Hallema, Anne, historisch publicist (Tzum, gem. Franekeradeel 8-9-1893 - Breda 23-2-1973). Zoon van Jan (Ruurds) Hallema, gardenier, en Aafke van Dijk. Gehuwd op 15-5-1915 met Aukje Miedema. Uit dit huwelijk werden 2 dochters geboren.

Hallema werd na de normaalschool opgeleid tot onderwijzer, maar hij heeft slechts kort voor de klas gestaan. De mobilisatie wegens het uitbreken van de Eerste Wereldoorlog onttrok hem aan zijn werkkring in de school te Franeker waar hij sinds 1912 fungeerde. Nadat hij in de jaren 1918 tot 1920 een mislukte poging had ondernomen een positie te verwerven in de handel in thee en tabak, aanvaardde hij in 1920 een betrekking bij het rijksopvoedingswezen. Hij was verbonden aan de Rijksopvoedingsgestichten te Leeuwarden, Alkmaar en Harderwijk. Vanaf 1922 was hij onderwijzer aan de Tuchtschool voor jongens te Ginneken (later 'groepsleider' aan de Rijksinrichting voor jongens den Hey-acker). Hallema heeft zich consciëntieus en met liefde van deze ambtelijke taak gekweten.

Hoewel van hervormden huize, wist hij zich in het Noordbrabantse, en meer speciaal in het Bredase, milieu vrienden te maken. Politiek geëngageerd was Hallema nauwelijks. In de jaren dertig was hij lid van de Liberale Staatspartij en na de Tweede Wereldoorlog korte tijd van de Partij van de Arbeid. Hij werd gekozen als lid van de tijdelijke gemeenteraad van Breda (oktober 1945 tot augustus 1946). In het openbare leven trad hij weinig op de voorgrond. Voor de lokale geschiedbeoefening van Breda is zijn steun belangrijk geweest bij de oprichting van de Geschied- en Oudheidkundige Kring van Stad en Land van Breda "De Oranjeboom" (1948). Jarenlang had hij zitting in de redactie van het door de kring uitgegeven Jaarboek.

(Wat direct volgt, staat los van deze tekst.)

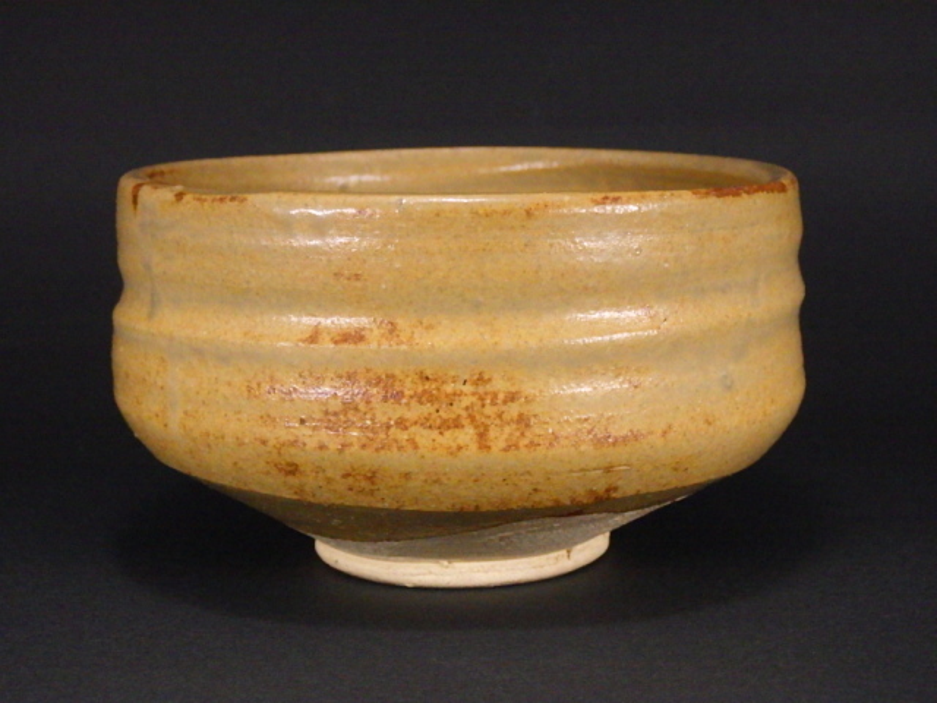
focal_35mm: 77
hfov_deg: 25.3
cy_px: 352
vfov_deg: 19.1
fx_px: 2084
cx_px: 468
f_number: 4.8
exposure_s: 1/40
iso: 400
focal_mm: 13.7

Eén grote passie heeft het leven van Hallema, die geen oratorische gave bezat, zeker beheerst: geschiedvorsing en geschiedschrijving. Hoewel hij autoditact was, heeft hij op historisch terrein een respectabel niveau bereikt. De omvang van zijn publicistische arbeid - sinds 1917 - is verbluffend: bijna veertig boeken en brochures, vele honderden artikelen in vak- en populaire bladen, en duizenden kranteartikelen. Enkele thema's hadden Hallema's voorliefde: het kind, strafrecht en gevangeniswezen, het Huis van Oranje, ambacht en nijverheid. Speurzin, onderscheidingsvermogen, werklust en een welversneden pen hebben het Hallema mogelijk gemaakt een oeuvre op te bouwen dat qua omvang singulier is: boeken over kinderspelen, weeshuizen, bierbrouwerij; biografieën over Amalia van Solms [1940], koning Willem II (1949), admiraal Tromp [1941] en Hugo de Groot (1942), maar ook over de koopman-industrieel J.P. van Rossum (1947); lokale studies over de politie en de gevangenis in vroeger dagen, maar ook over scholen, onderwijs en kerkelijk leven.

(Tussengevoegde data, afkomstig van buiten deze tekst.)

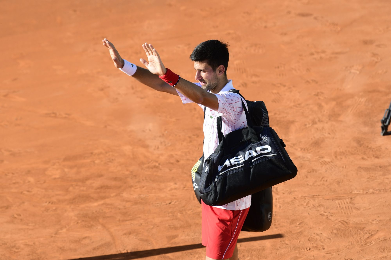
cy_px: 130
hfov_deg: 10.3
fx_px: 2172
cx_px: 196
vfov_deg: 6.9
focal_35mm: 200
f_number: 4
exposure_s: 1/1600
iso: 250
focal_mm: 200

Een defect van Hallema's tomeloze werkwijze was ongetwijfeld het gemis aan reflectie en aan geduldig literatuuronderzoek. Wijdlopigheid van stijl - hem verweten door overigens waarderende recensenten als J.G. van Dillen of L.J. van Apeldoorn - is een symptoom van gebrek aan zelftucht. Daartegenover staat de grote waarde van het pionierskarakter van een belangrijk deel van Hallema's thematiek. Hij heeft, als één der eersten, de aandacht gevestigd op onderwerpen als het strafrecht, het tucht- en werkhuis of het politiecorps, die pas tegen het einde van Hallema's werkzame leven serieuze aandacht der historici kregen. Zijn naam blijft onverbrekelijk verbonden aan de vondst in 1925 van het manuscript van het oudste ontwerp van Dirck Volckertsz. Coornherts Boeventucht en aan de publikatie van vele archivalia die betrekking hebben op de stichting van lokale tucht- en werkhuizen in de 16e en 17e eeuw (vooral Jan van Houts rapporten en adviezen aangaande het Amsterdamse tuchthuis).

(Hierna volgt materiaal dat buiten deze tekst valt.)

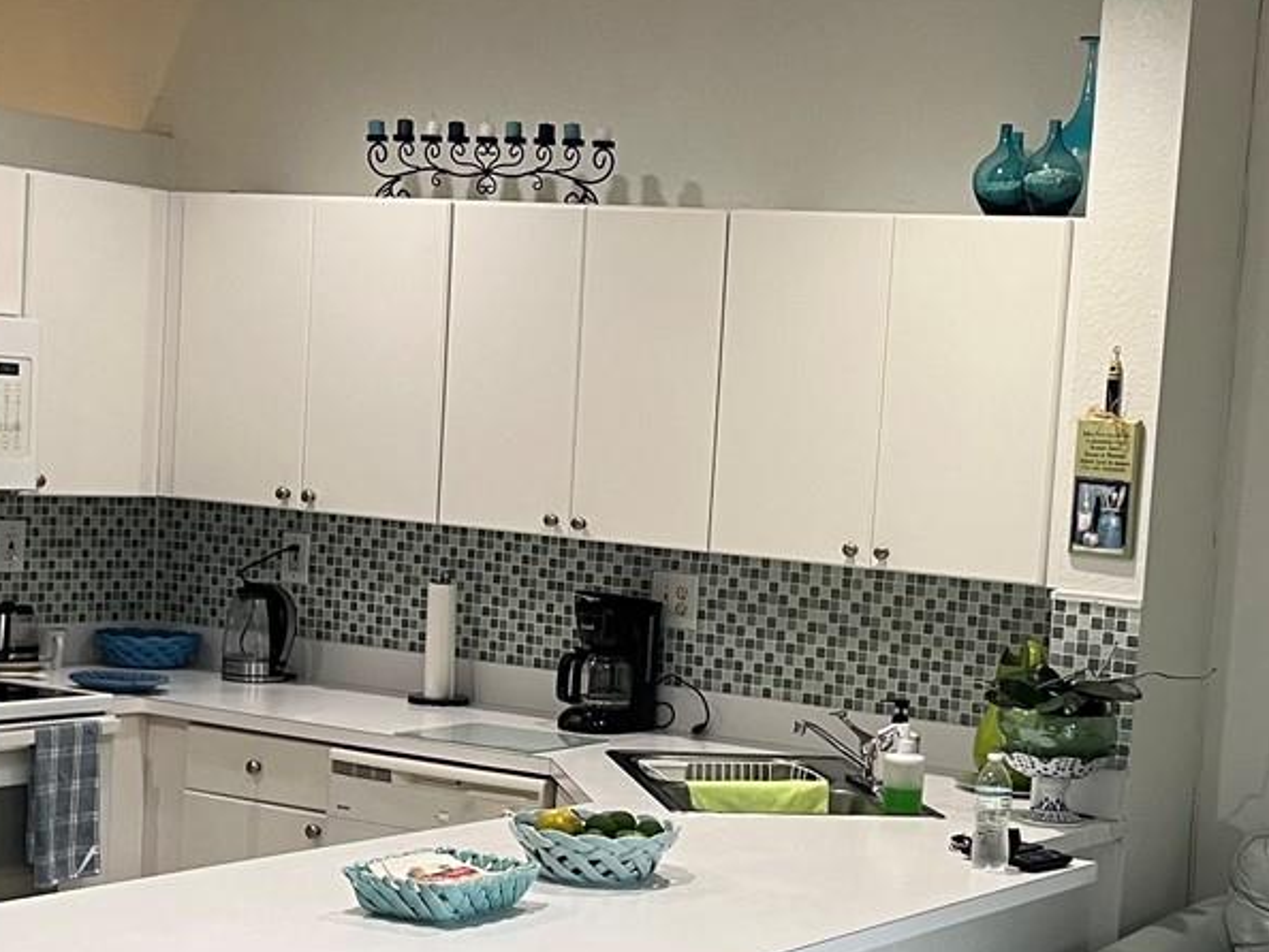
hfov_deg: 27.5
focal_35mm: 70
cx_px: 893
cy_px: 617
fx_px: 2567
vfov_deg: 21.0
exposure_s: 1/60
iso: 100
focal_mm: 5.7
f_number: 1.5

Erkenning van zijn verdiensten blijkt onder meer uit zijn verkiezing tot lid van de Maatschappij der Nederlandse Letterkunde te Leiden (1934) en zijn koninklijke onderscheiding (1964).

A: Particulier archief in het bezit van de familie; een deel van Hallema's historische documentatie werd afgestaan aan het Gemeentearchief van Breda.

P: Henrica E. Verwoerd, Bibliografie van Anne Hallema, Tzum (Franekeradeel) 8 september 1893 -Breda 23 februari 1973 (Leeuwarden, 1979). Fryske Akademy: 559.

L: F.A. Holleman, in Jaarboek van de Maatschappij der Nederlandse Letterkunde te Leiden 1972 - 1973, 125-136; F.A. Brekelmans, in Jaarboek van de Geschied- en Oudheidkundige Kring van Stad en Land van Breda "De Oranjeboom" 26 (1973) 1-8; idem, in Economisch- en Sociaal-Historisch Jaarboek 38 (1975) 340-341.

A.H. Huussen jr.


Bovenstaande biografie weerspiegelt de stand van het onderzoek tot aan het jaar van publicatie in het gedrukte deel van het BWN. Dit jaar is hieronder weergegeven. Alle daarna verschenen literatuur is niet in de tekst verwerkt en wordt evenmin vermeld in de literatuuropgave (onder L).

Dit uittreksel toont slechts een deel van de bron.